German Swordbrothers Festival

Lünen, Lükaz, 08.03.2014

PROWLER, WE ARE LEGEND, METAL WITCH, KING LEORIC, WARRANT, ATLANTEAN KODEX

Zum ersten Mal in diesem Jahr stieg die Quecksilbersäule auf fast 20° C mit Sonne pur, da ging der Metaller, der was von sich hält, schon nachmittags in die dunkle Konzerthalle. Das dritte German Swordbrothers stand an, diesmal mit einem reinen Aufgebot an deutschen Bands. In sich hatte es aber schon die Fahrt zum Lükaz nach Lünen. Keine Ahnung, ob sich jemand vorstellen kann, dass es ohne Stau eine Stunde dauern kann, von Dortmund nach Lünen zu fahren. Sollte mich mal jemand fragen, werde ich mich für die Zuschüttung des B236 Tunnels aussprechen, so oft wie der gesperrt ist.

prowlerBei Ankunft lieferten Prowler schon ihr gutgriffiges Metalbrett ab. Nach dem Eröffnungsdoppel und einer amtlichen Begrüßung, feuerten die Leipziger mit „Freedom“ und „Stallions“ zwei weitere Reineisenstücke in die Menge, die vorne vor der Bühne eine größere Abordnung Kuttenträger ansammeln ließ. Die Band schien reges Interesse beim Publikum zu wecken, gemessen daran, wie voll es jetzt schon in der Halle war.
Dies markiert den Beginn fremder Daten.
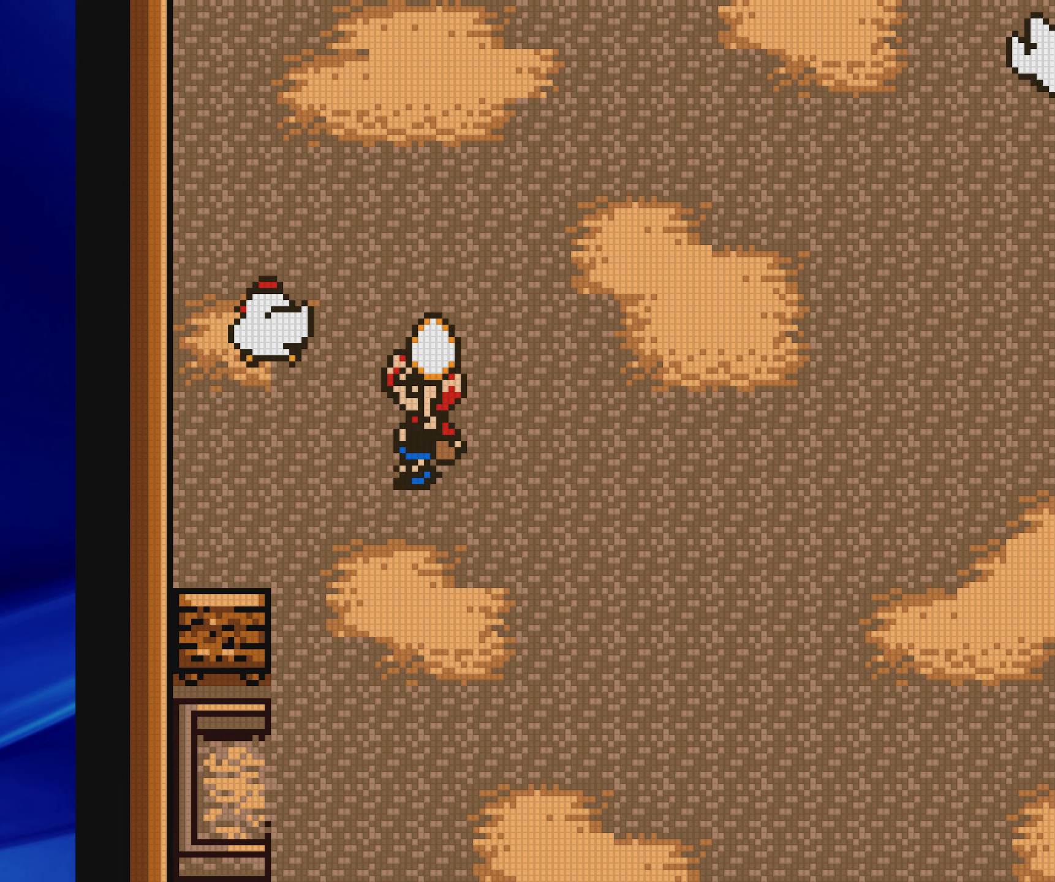
{"dt_ms": 500, "buttons": ["B", "DPAD_RIGHT"], "events": [[267, "DPAD_DOWN", "up"], [267, "DPAD_RIGHT", "down"]]}
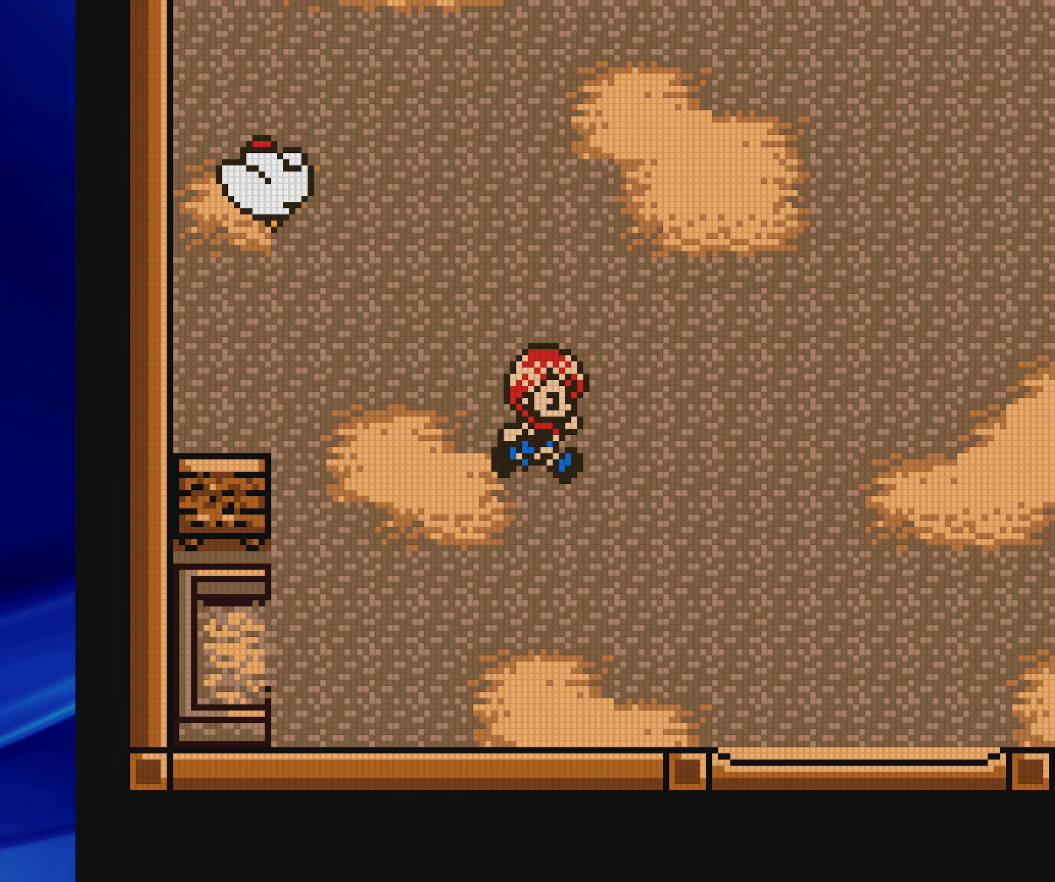
{"dt_ms": 500, "buttons": ["B", "DPAD_DOWN"], "events": [[250, "DPAD_DOWN", "down"], [250, "DPAD_RIGHT", "up"]]}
Ein buntes Outfit des Fünfers konnte nicht über einen Hang zum Posertum hinwegtäuschen, noch weniger die Hüftschwünge ihres Bassers für weitere Posequalitäten. Auf jeden Fall war ihre Musik metallischer als es ihre Optik vermuten ließ. Da überraschte das Cover von Saxon „Princess Of The Night“, welches mit mehr Drums gebracht wurde, echt wenig. (Joxe Schaefer).

 

we are legendIch werde oft dafür belächelt, dass ich in fünf verschiedenen Bands spiele. Denn so kann ich verschiedene Stile spielen, wenn jede Band seinen eigenen hat. Und es gibt Bands, die verschiedene Richtungen ineinander würfeln. Eine dieser Bands sind We Are Legend aus Balingen, der Stadt in Baden-Württemberg, wo jedes Jahr das Bang Your Head Festival stattfindet. Das Keyboard auf der Bühne sorgte schon in der Umbaupause für heiße Diskussionen. Doch was letztendlich auf uns zu kam, ließ sich dort noch nicht erahnen. Der Gig begann richtig gut mit einem knackigen Riff und gutem, melodischem und kraftvollem Gesang. Das Keyboard blieb seltsamerweise unberührt. Doch spätestens nach zwei Minuten fühlte man sich echt vor den Kopf gestoßen, als Sänger Selin Schönbeck erstmals hinter das Tasteninstrument rannte und darauf herumklimperte. In jedem Song gab es auf einmal klassische Pianoeinlagen, die nie zu dem Rest der Songs passten. Erst beim dritten Song entdeckte ich im Nebel noch einen Backgroundsänger, der alle Texte von einem Notenständer ablas. Bei einem Song jodelte er sogar im Möchtegern-Pavarotti-Stil. Einige Refrains klangen kitschig wie bei vielen Bombast-Trallala Metalbands aus Italien. Ab und zu gab es mal abgehackte Pantera Riffs, es wurde ein Riff vorgegeben, wo man dann auf einen Schlagzeugeinsatz wartete, der jedoch ausblieb, dann folgte mal eine progressive Passage und immer wieder seltsames Keyboard Geklimper zwischendurch. Hier passte irgendwie nichts zusammen. Applaus aus dem Publikum gab es auch kaum. Ob We Are Legend hier also zur Legende geworden sind, darf man also bestreiten, obwohl ich mir sicher bin, dass viele Leute noch über sie reden werden, wenn es um dieses Festival geht. (Daniel Müller).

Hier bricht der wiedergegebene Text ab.